Text section section start

When people are born with a faulty immune system, they are said to have a primary immune deficiency or immunodeficiency. Unlike people with AIDS, caused by the human immunodeficiency virus or HIV, people with primary immunodeficiency (PI) diseases have inherited abnormal changes in the cells of their immune systems. Between 25,000 and 50,000 people suffer from the most serious forms of PI diseases in the United States, but experts believe that many more have milder disease that is not yet diagnosed.

Each type of immune system cell has its own special function and must work together with other types to fight disease effectively. Because there are many different types of cells that make up the immune system, an error in any one of them can disrupt our immune defenses. Depending on the cell and the type of error that occurs, more than 80 different forms of PI diseases are possible. Some are severe, while others cause few or no symptoms. Having any of them makes it easier to get infections and other medical conditions. More boys than girls have PI, and first symptoms often begin in infancy or later in childhood.

Text section section end
Given information section start

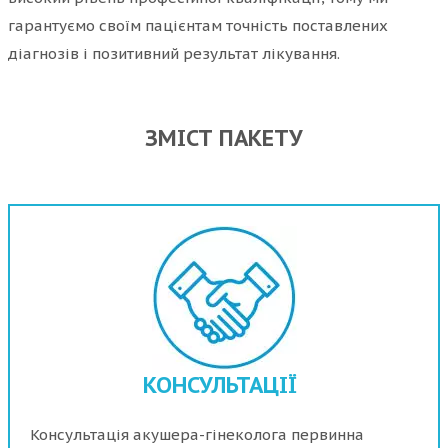
гарантуємо своїм пацієнтам точність поставлених
діагнозів і позитивний результат лікування.
ЗМІСТ ПАКЕТУ
КОНСУЛЬТАЦІЇ
Консультація акушера-гінеколога первинна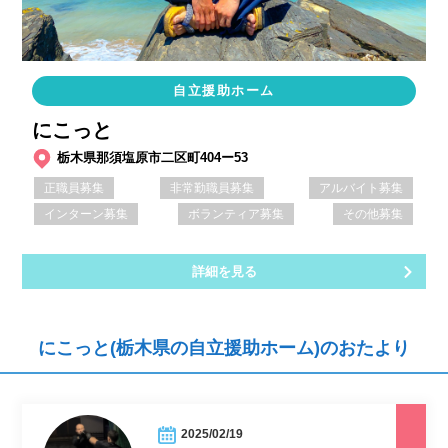
自立援助ホーム
にこっと
栃木県那須塩原市二区町404ー53
正職員募集
非常勤職員募集
アルバイト募集
インターン募集
ボランティア募集
その他募集
詳細を見る
にこっと(栃木県の自立援助ホーム)のおたより
2025/02/19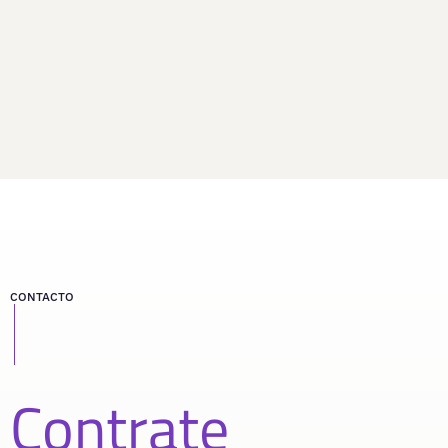
CONTACTO
Contrate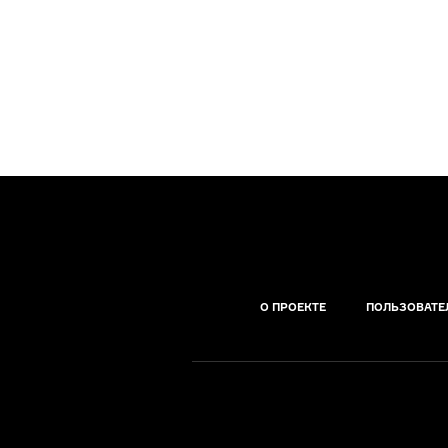
О ПРОЕКТЕ
ПОЛЬЗОВАТЕ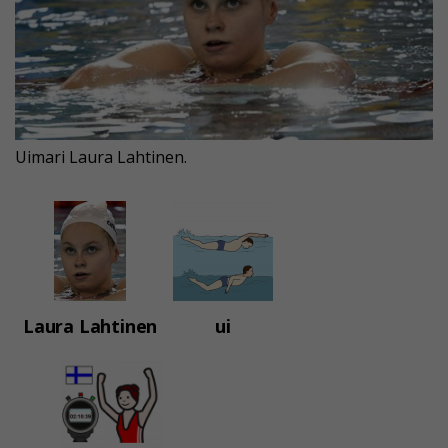
Uimari Laura Lahtinen.
Laura Lahtinen
ui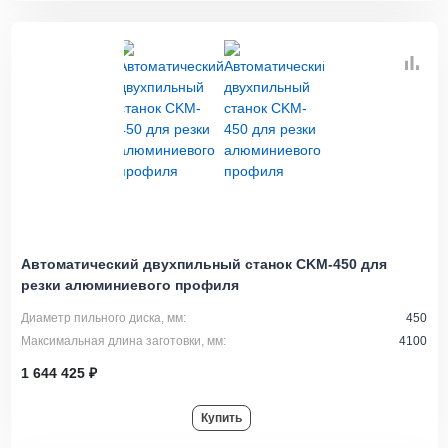
Автоматический двухпильный станок CKM-450 для
резки алюминиевого профиля
Диаметр пильного диска, мм:
450
Максимальная длина заготовки, мм:
4100
1 644 425 ₽
Купить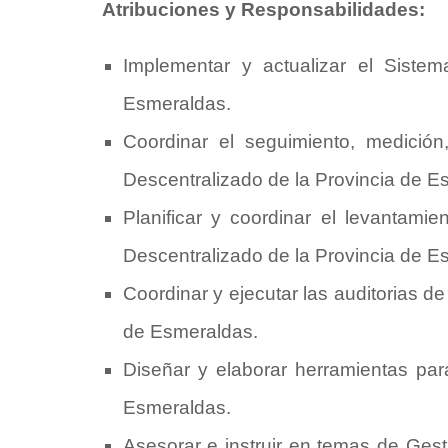
Atribuciones y Responsabilidades:
Implementar y actualizar el Siste
Esmeraldas.
Coordinar el seguimiento, medició
Descentralizado de la Provincia de E
Planificar y coordinar el levantam
Descentralizado de la Provincia de E
Coordinar y ejecutar las auditorias d
de Esmeraldas.
Diseñar y elaborar herramientas par
Esmeraldas.
Asesorar e instruir en temas de Ges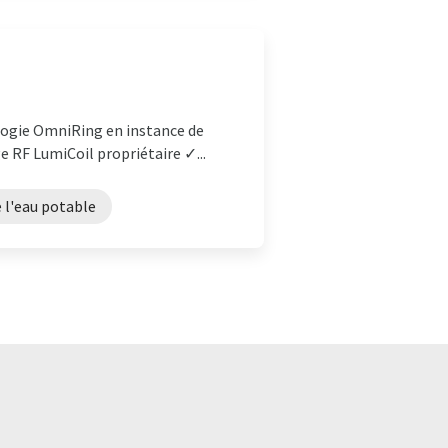
ologie OmniRing en instance de
 RF LumiCoil propriétaire ✓...
 l'eau potable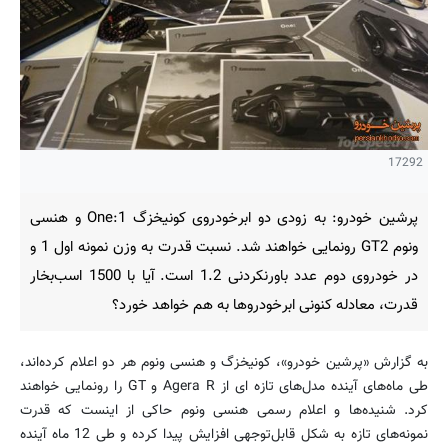
17292
پرشین خودرو: به زودی دو ابرخودروی کونیخزگ One:1 و هنسی
ونوم GT2 رونمایی خواهند شد. نسبت قدرت به وزن نمونه اول 1 و
در خودروی دوم عدد باورنکردنی 1.2 است. آیا با 1500 اسب‌بخار
قدرت، معادله کنونی ابرخودروها به هم خواهد خورد؟
به گزارش «پرشین خودرو»، کونیخزگ و هنسی ونوم هر دو اعلام کرده‌اند،
طی ماه‌های آینده مدل‌های تازه ای از Agera R و GT را رونمایی خواهند
کرد. شنیده‌ها و اعلام رسمی هنسی ونوم حاکی از اینست که قدرت
نمونه‌های تازه به شکل قابل‌توجهی افزایش پیدا کرده و طی 12 ماه آینده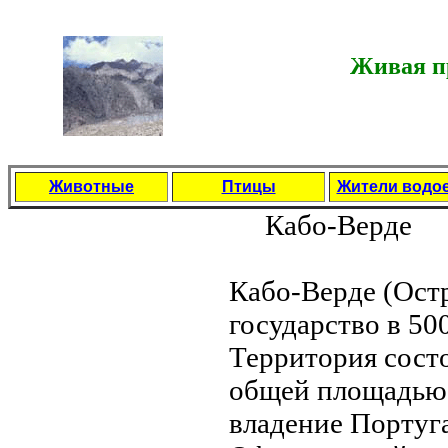
Живая пр
Животные
Птицы
Жители водо
Кабо-Верде
Кабо-Верде (Ост
государство в 50
Территория состо
общей площадью ч
владение Португ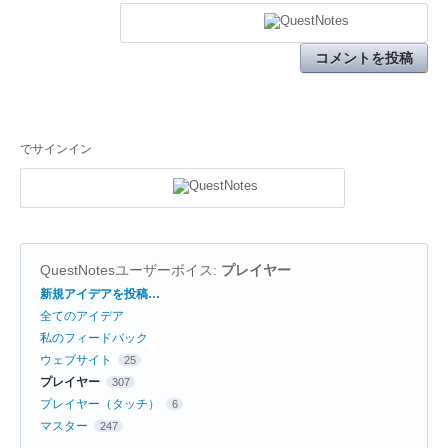
コメントを投稿
でサインイン
QuestNotesユーザーボイス
:
プレイヤー
カ
新規アイデアを投稿…
テ
全てのアイデア
ゴ
リ
私のフィードバック
ウェブサイト
25
プレイヤー
307
プレイヤー（タッチ）
6
マスター
247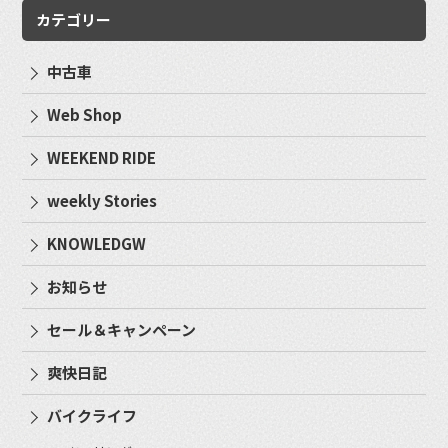
カテゴリー
中古車
Web Shop
WEEKEND RIDE
weekly Stories
KNOWLEDGW
お知らせ
セール＆キャンペーン
爽快日記
バイクライフ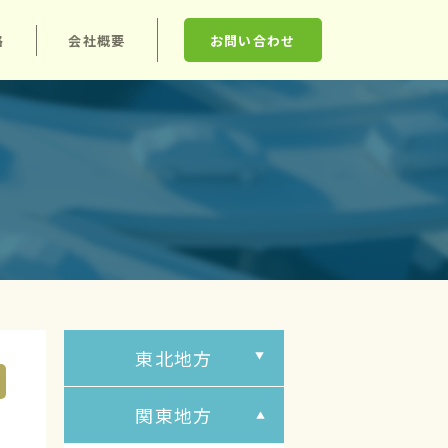
格
会社概要
お問い合わせ
東北地方
関東地方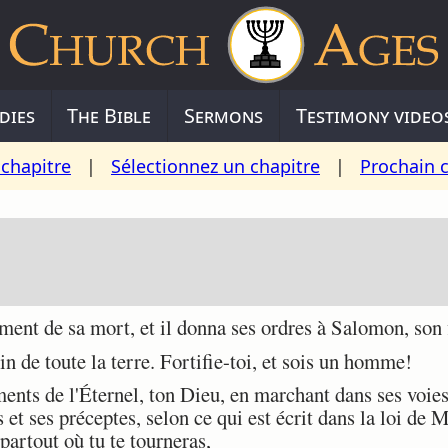
dies
The Bible
Sermons
Testimony video
chapitre
|
Sélectionnez un chapitre
|
Prochain 
t de sa mort, et il donna ses ordres à Salomon, son fi
 de toute la terre. Fortifie-toi, et sois un homme!
 de l'Éternel, ton Dieu, en marchant dans ses voies, e
et ses préceptes, selon ce qui est écrit dans la loi de M
 partout où tu te tourneras,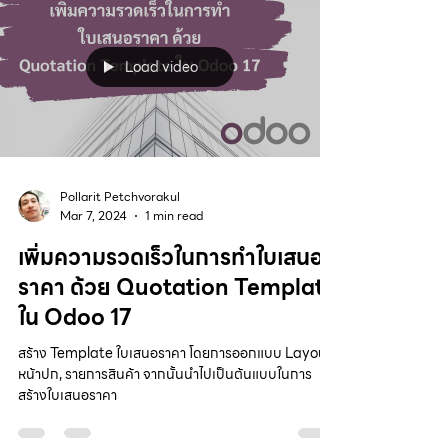
Load video
Pollarit Petchvorakul
Mar 7, 2024
1 min read
เพิ่มความรวดเร็วในการทำใบเสนอ
ราคา ด้วย Quotation Template
ใน Odoo 17
สร้าง Template ใบเสนอราคา โดยการออกแบบ Layout,
หน้าปก, รายการสินค้า จากนั้นนำไปเป็นต้นแบบในการ
สร้างใบเสนอราคา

Given information section end

Using the information:
a: Answer these from the text on primary immune deficiency:
(i) How many people in the United States suffer from the most serious forms of these diseases?
(ii) How many different forms of these diseases are possible?
(iii) Which have these diseases more often, boys or girls?
b: Pick up the text on primary immune deficiency after its last sentence and write one more paragraph.
None of this uses the lines.

Answers given:
a:
(i) Between 25,000 and 50,000
(ii) More than 80
(iii) Boys

b:
Primary care doctors who suspect a patient has a problem with the immune system will run screening tests. If those tests indicate the person's immune system is not functioning normally, the doctor will consult with a special kind of doctor called a clinical immunologist. The immunologist can run special blood tests to find out the exact type of PI disease and how best to treat it. Other experts the doctor may consult include pulmonologists, rheumatologists, gastroenterologists, and hematologists.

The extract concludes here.